To love the hell out of the world means that we must acknowledge that there is hell in the world, places of torment and suffering. The damned are placed in hell because of who they are or by circumstances largely beyond their control, placed in hell by virtue of the color of their skin or country of origin or gender identity or sexual orientation or by virtue of having the misfortune to be born poor with all the cards stacked against them.
Others are chosen, pre-ordained, if you will, for lives of wealth and privilege that isn’t earned but is given by the sheer accident of being born into it.

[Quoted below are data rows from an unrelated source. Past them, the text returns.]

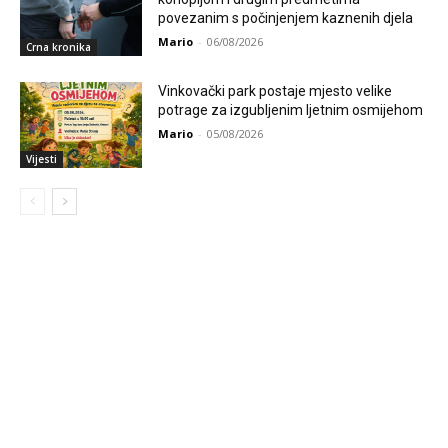
povezanim s počinjenjem kaznenih djela
Mario
-
06/08/2026
Crna kronika
Vinkovački park postaje mjesto velike
potrage za izgubljenim ljetnim osmijehom
Mario
-
05/08/2026
Vijesti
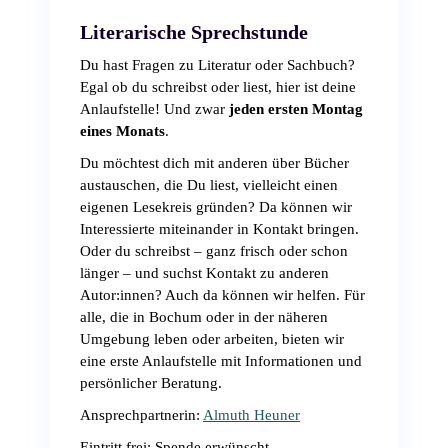
Literarische Sprechstunde
Du hast Fragen zu Literatur oder Sachbuch?
Egal ob du schreibst oder liest, hier ist deine
Anlaufstelle! Und zwar
jeden ersten Montag
eines Monats
.
Du möchtest dich mit anderen über Bücher
austauschen, die Du liest, vielleicht einen
eigenen Lesekreis gründen? Da können wir
Interessierte miteinander in Kontakt bringen.
Oder du schreibst – ganz frisch oder schon
länger – und suchst Kontakt zu anderen
Autor:innen? Auch da können wir helfen. Für
alle, die in Bochum oder in der näheren
Umgebung leben oder arbeiten, bieten wir
eine erste Anlaufstelle mit Informationen und
persönlicher Beratung.
Ansprechpartnerin:
Almuth Heuner
Eintritt frei; Spende erwünscht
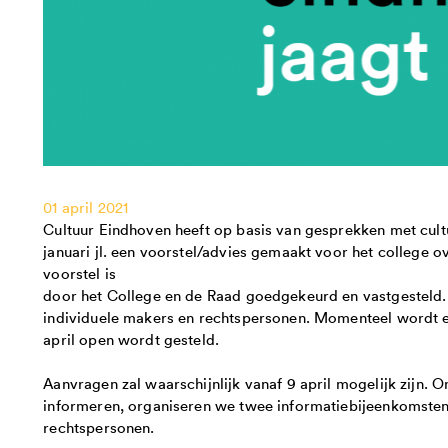
01 april 2021
Cultuur Eindhoven heeft op basis van gesprekken met cultu
januari jl. een voorstel/advies gemaakt voor het college ov
voorstel is
door het College en de Raad goedgekeurd en vastgesteld
individuele makers en rechtspersonen. Momenteel wordt e
april open wordt gesteld.
Aanvragen zal waarschijnlijk vanaf 9 april mogelijk zijn. 
informeren, organiseren we twee informatiebijeenkomsten
rechtspersonen.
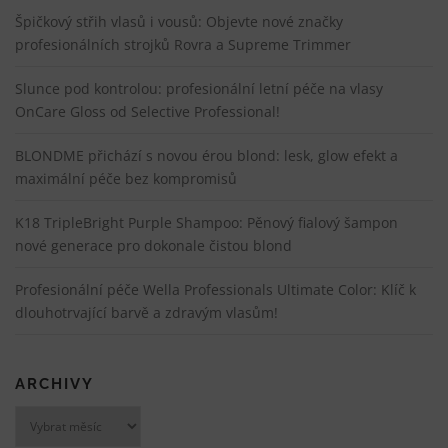
Špičkový střih vlasů i vousů: Objevte nové značky
profesionálních strojků Rovra a Supreme Trimmer
Slunce pod kontrolou: profesionální letní péče na vlasy
OnCare Gloss od Selective Professional!
BLONDME přichází s novou érou blond: lesk, glow efekt a
maximální péče bez kompromisů
K18 TripleBright Purple Shampoo: Pěnový fialový šampon
nové generace pro dokonale čistou blond
Profesionální péče Wella Professionals Ultimate Color: Klíč k
dlouhotrvající barvě a zdravým vlasům!
ARCHIVY
Archivy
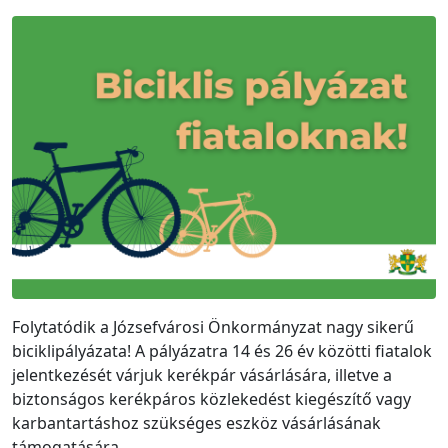
Folytatódik a Józsefvárosi Önkormányzat nagy sikerű
biciklipályázata! A pályázatra 14 és 26 év közötti fiatalok
jelentkezését várjuk kerékpár vásárlására, illetve a
biztonságos kerékpáros közlekedést kiegészítő vagy
karbantartáshoz szükséges eszköz vásárlásának
támogatására.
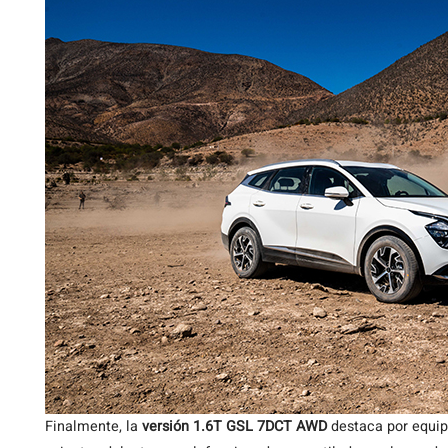
Finalmente, la
versión 1.6T GSL 7DCT AWD
destaca por equ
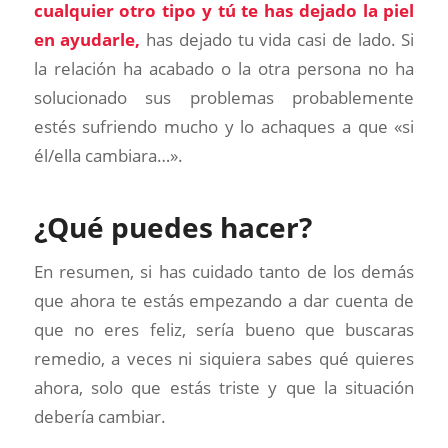
cualquier otro tipo y tú te has dejado la piel
en ayudarle,
has dejado tu vida casi de lado. Si
la relación ha acabado o la otra persona no ha
solucionado sus problemas probablemente
estés sufriendo mucho y lo achaques a que «si
él/ella cambiara…».
¿Qué puedes hacer?
En resumen, si has cuidado tanto de los demás
que ahora te estás empezando a dar cuenta de
que no eres feliz, sería bueno que buscaras
remedio, a veces ni siquiera sabes qué quieres
ahora, solo que estás triste y que la situación
debería cambiar.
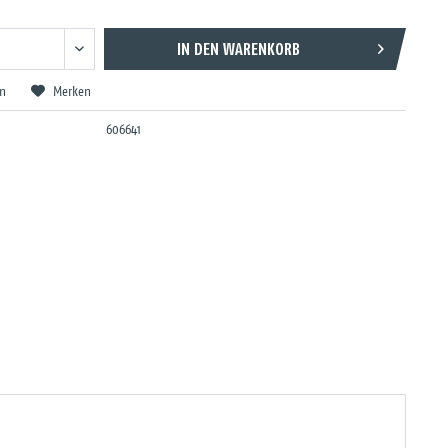
IN DEN
WARENKORB
en
Merken
606641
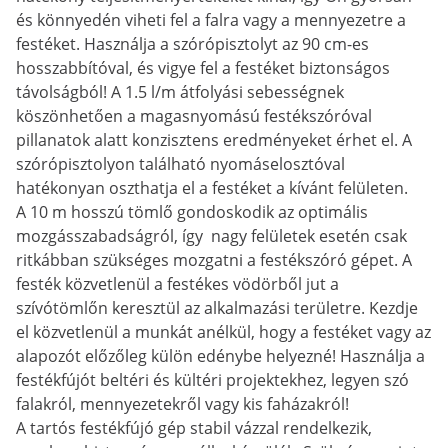
és könnyedén viheti fel a falra vagy a mennyezetre a
festéket. Használja a szórópisztolyt az 90 cm-es
hosszabbítóval, és vigye fel a festéket biztonságos
távolságból! A 1.5 l/m átfolyási sebességnek
köszönhetően a magasnyomású festékszóróval
pillanatok alatt konzisztens eredményeket érhet el. A
szórópisztolyon található nyomáselosztóval
hatékonyan oszthatja el a festéket a kívánt felületen.
A 10 m hosszú tömlő gondoskodik az optimális
mozgásszabadságról, így nagy felületek esetén csak
ritkábban szükséges mozgatni a festékszóró gépet. A
festék közvetlenül a festékes vödörből jut a
szívótömlőn keresztül az alkalmazási területre. Kezdje
el közvetlenül a munkát anélkül, hogy a festéket vagy az
alapozót előzőleg külön edénybe helyezné! Használja a
festékfújót beltéri és kültéri projektekhez, legyen szó
falakról, mennyezetekről vagy kis faházakról!
A tartós festékfújó gép stabil vázzal rendelkezik,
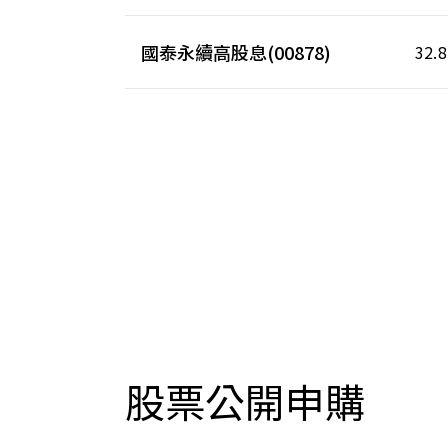
國泰永續高股息(00878)
32.8
股票公開申購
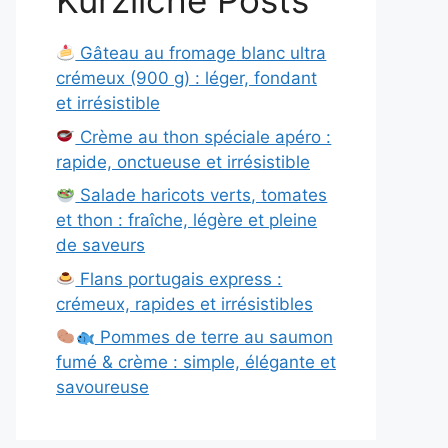
Kürzliche Posts
Gâteau au fromage blanc ultra
crémeux (900 g) : léger, fondant
et irrésistible
Crème au thon spéciale apéro :
rapide, onctueuse et irrésistible
Salade haricots verts, tomates
et thon : fraîche, légère et pleine
de saveurs
Flans portugais express :
crémeux, rapides et irrésistibles
Pommes de terre au saumon
fumé & crème : simple, élégante et
savoureuse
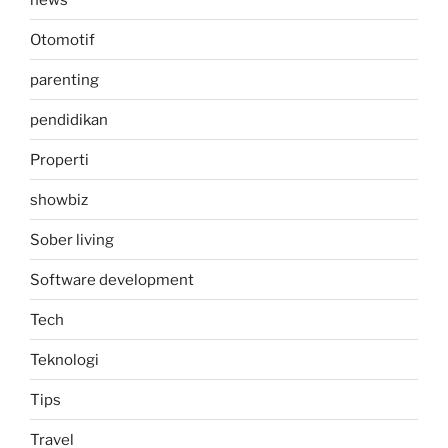
Otomotif
parenting
pendidikan
Properti
showbiz
Sober living
Software development
Tech
Teknologi
Tips
Travel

My faith tradition of Unitarian Universalism has long rejected theologies that divide humanity into the saved and the damned, in this life or the next. When these rejected theologies become manifest in our world, we are called to speak and act with the moral authority of our religious convictions. To remain silent is to cede moral ground to narrow religious views that define morality only in terms of sexuality and reproduction.
The demonic forces of greed, fear, and duplicity create the hell in the world – out and out lies designed to manipulate us into selling our souls in order to feel safe and secure.
To love the hell out of the world means that we need to find our strong and brave heart. The word courage comes from the Latin, cor, meaning heart. We need to find our courageous heart, the same heart that gets us through illness, chemotherapy, and surgery, the same heart that gets us through death, divorce, and loss of a job.
No elected official or political party can save us. Democracy takes the work of the people. Our work doesn’t end on Election Day. We need the courage of our convictions to speak out and name the evils present in our world today: mass incarceration, glorification of militarization and violence, subjugation of women, ecological destruction, racial discrimination and profiling, marginalization of sexual minorities, neglecting the basic needs of children, gross income inequality – to name just a few.
We need the heart to stay together and not let ourselves become polarized by issues or by political parties. We know the forces that create hell can’t also remove it. Fear, hatred, and division can only be countered by love. And this takes courage.
We need each other if we are to remain strong hearted for the work ahead. Bending the arc of the universe toward justice takes strength. Strong is what we make each other.
Will you join me in loving the hell out of the world?